Complex tools with many parameters or behaviors need more documentation. Simple tools need less. This dimension scales expectations accordingly.

Parameters4/5

Does the description clarify parameter syntax, constraints, interactions, or defaults beyond what the schema provides?

The description provides clear semantics for all three parameters (vm as host name, remote_path as absolute path on remote, local_path as destination on local), compensating for the 0% schema description coverage. It explains what each parameter represents, adding value beyond the bare schema, though it doesn't specify format constraints like path syntax.

Input schemas describe structure but not intent. Descriptions should explain non-obvious parameter relationships and valid value ranges.

Purpose5/5

Does the description clearly state what the tool does and how it differs from similar tools?

The description clearly states the tool's purpose with a specific verb ('Pull'), resource ('a file'), and method ('via SCP'), distinguishing it from siblings like vm_file_push (which pushes files) and vm_file_read (which reads files without transferring). It explicitly mentions source (remote host) and destination (local host), making the action unambiguous.

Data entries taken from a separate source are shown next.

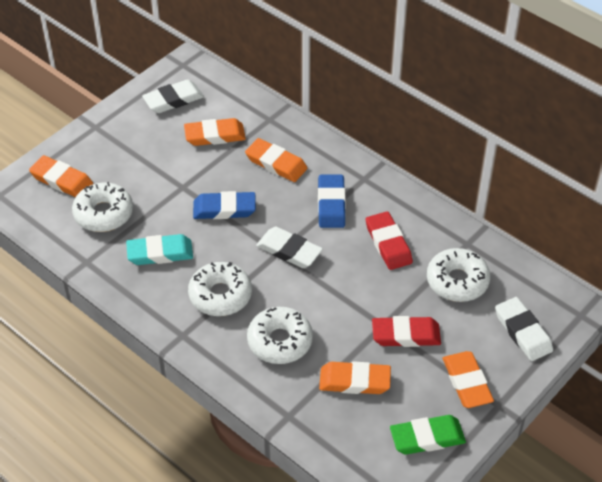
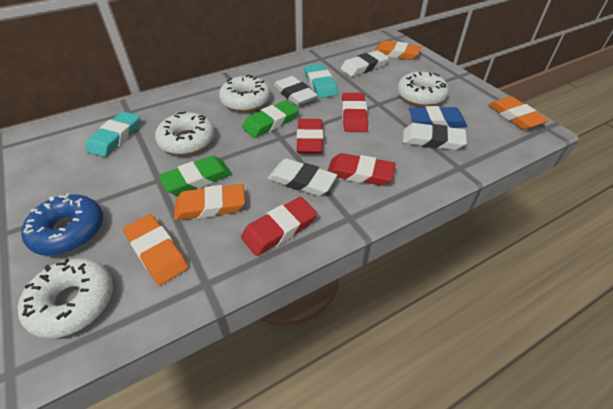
blue donut: none = 0 -> [21,193,103,256] = 1
blue eraser: [193,191,256,219] [318,175,346,228] = 2 -> [409,106,467,128] = 1
green eraser: [390,415,466,455] = 1 -> [159,156,232,195] [242,100,299,138] = 2
orange eraser: [29,155,93,197] [184,118,246,146] [245,138,307,182] [319,361,391,394] [443,351,494,408] = 5 -> [123,214,188,285] [174,184,245,220] [374,40,421,60] [488,96,549,130] = 4
red eraser: [366,211,413,270] [372,316,441,347] = 2 -> [241,197,317,256] [297,119,323,154] [328,153,396,186] [342,93,368,132] = 4
turquoise eraser: [126,234,193,265] = 1 -> [86,111,140,157] [304,64,338,98] = 2
white eraser: [142,80,204,113] [256,227,323,268] [495,297,553,361] = 3 -> [267,158,337,196] [273,76,318,106] [341,50,389,77] [403,123,467,150] = 4

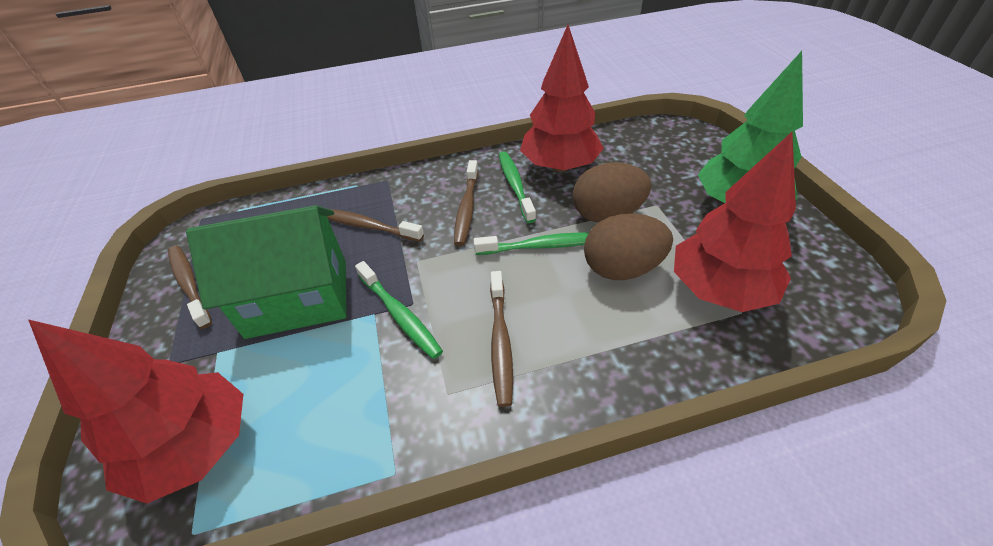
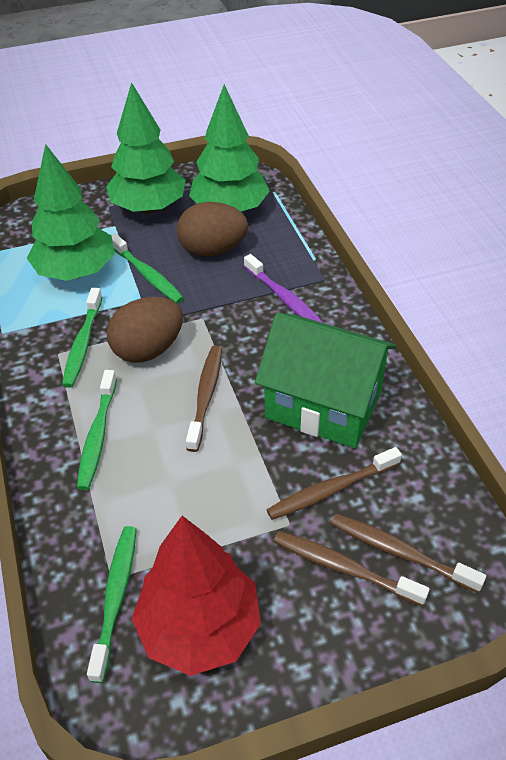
green toothbrush: [355,261,443,359] [474,232,589,255] [499,151,536,223] = 3 -> [62,288,103,388] [77,370,117,490] [87,526,137,683] [111,234,184,303] = 4
green tree: [698,51,803,203] = 1 -> [27,144,115,281] [106,82,186,213] [189,84,270,212] = 3
purple toothbrush: none = 0 -> [244,254,324,323] = 1
red tree: [28,319,243,503] [520,25,604,172] [674,132,796,312] = 3 -> [132,516,261,676] = 1

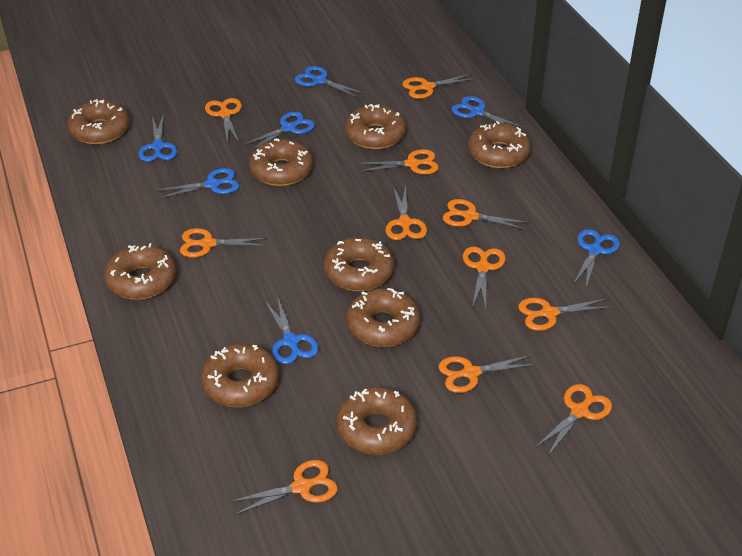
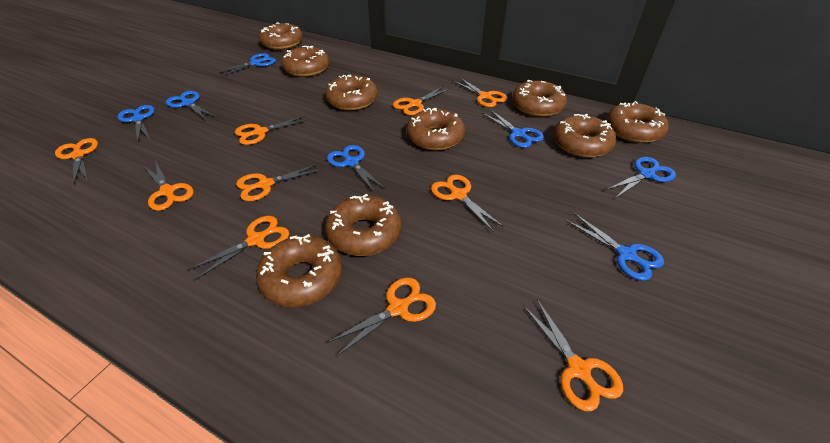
orange scissors: [180,228,267,258] [205,98,242,144] [229,460,338,515] [357,149,439,174] [385,185,427,240] [403,74,476,99] [438,355,536,393] [443,199,529,230] [463,247,506,309] [518,298,612,331] [535,384,612,456] = 11 -> [55,138,98,185] [143,160,194,211] [188,216,289,280] [235,115,309,145] [236,164,322,201] [327,277,436,357] [393,86,450,115] [431,174,504,232] [452,77,507,107] [523,299,623,411] = 10

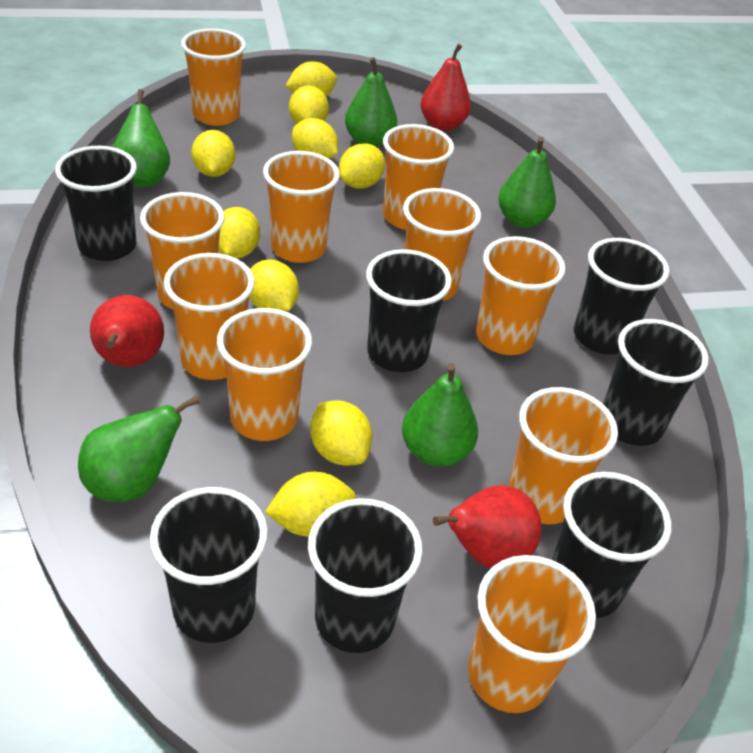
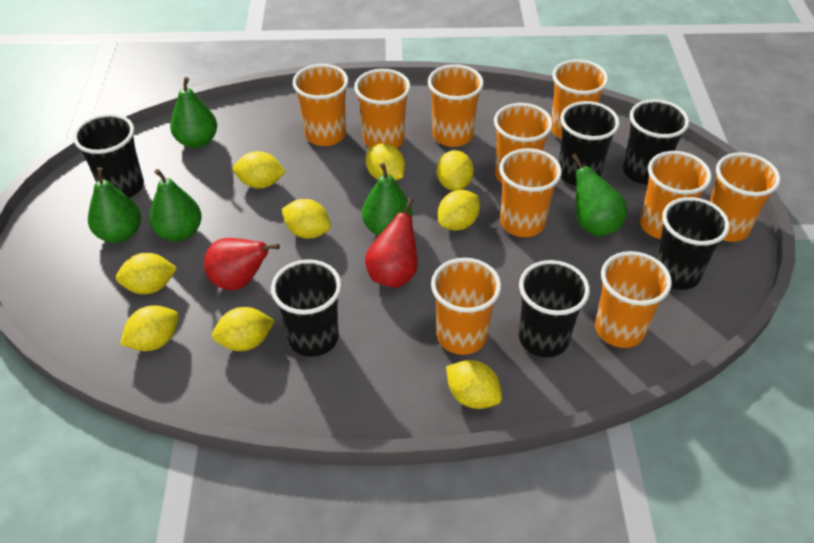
black cup: [55,146,137,261] [150,487,268,643] [308,498,423,653] [366,249,452,372] [552,472,671,618] [574,238,669,355] [603,319,709,446] = 7 -> [73,114,144,198] [271,259,342,357] [519,260,590,357] [559,101,620,186] [623,99,689,184] [655,197,730,290] = 6
red pear: [90,295,164,367] [421,44,471,131] [433,485,542,568] = 3 -> [204,238,280,290] [365,198,418,288] = 2

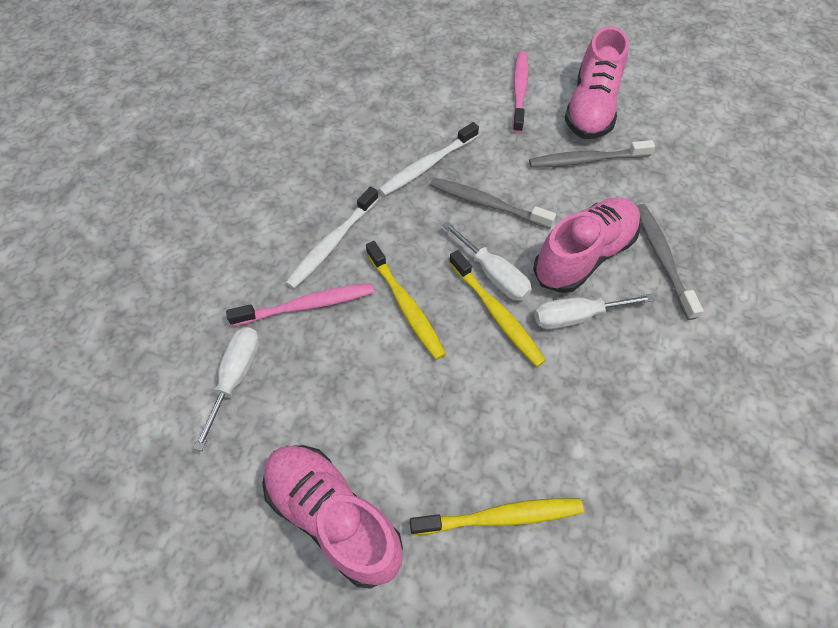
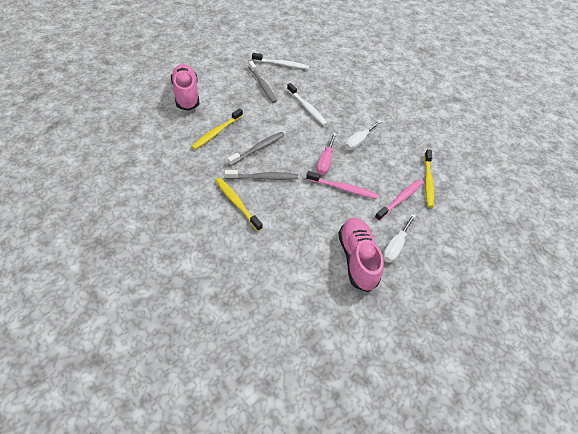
pink screwdriver: none = 0 -> [317,133,337,175] = 1
pink shoe: [262,445,403,589] [533,197,641,293] [564,26,629,139] = 3 -> [171,64,199,111] [338,217,384,292] = 2
white screwdriver: [193,327,260,451] [442,221,532,301] [534,294,654,329] = 3 -> [345,120,382,150] [383,214,416,263] = 2

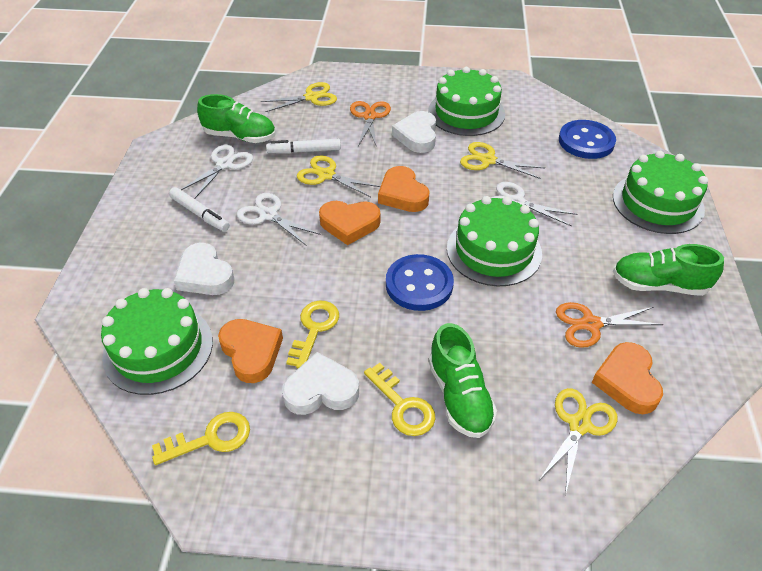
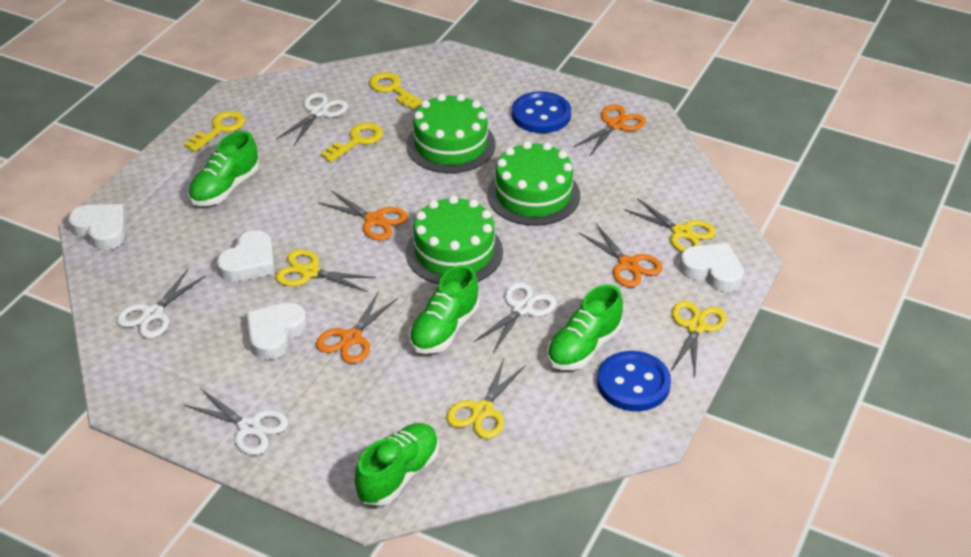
green cake: [101,288,213,395] [428,67,505,136] [447,196,542,286] [613,151,708,234] = 4 -> [406,94,496,173] [406,195,503,284] [487,141,580,226] = 3
green shoe: [197,94,276,143] [428,323,497,438] [613,244,724,296] = 3 -> [188,131,259,206] [355,423,439,506] [409,265,479,354] [547,284,623,370] = 4
orange heart: [218,319,283,383] [319,201,380,245] [378,166,430,212] [592,342,663,414] = 4 -> none = 0
orange scissors: [350,101,391,147] [556,302,663,348] = 2 -> [316,291,398,364] [318,190,408,240] [573,104,646,157] [578,223,663,287] = 4
white heart: [174,243,235,295] [282,352,359,415] [392,111,436,153] = 3 -> [68,204,125,250] [217,230,275,282] [246,303,307,360] [679,243,744,292] = 4
white marker: [169,187,230,232] [266,139,341,154] = 2 -> none = 0
white scissors: [181,145,253,199] [237,193,321,245] [491,182,578,226] = 3 -> [117,269,205,338] [184,388,289,455] [277,93,348,146] [473,282,557,353] = 4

Agents choose between tools based on descriptions. A clear purpose with a specific verb and resource helps agents select the right tool.

Usage Guidelines3/5

Does the description explain when to use this tool, when not to, or what alternatives exist?

The description implies usage by specifying the tool transfers files from remote to local via SCP, but does not explicitly state when to use it versus alternatives like vm_file_read (for reading remote files without local storage) or vm_file_push (for reverse transfers). No exclusions or prerequisites are mentioned, leaving some ambiguity in context.

Agents often have multiple tools that could apply. Explicit usage guidance like "use X instead of Y when Z" prevents misuse.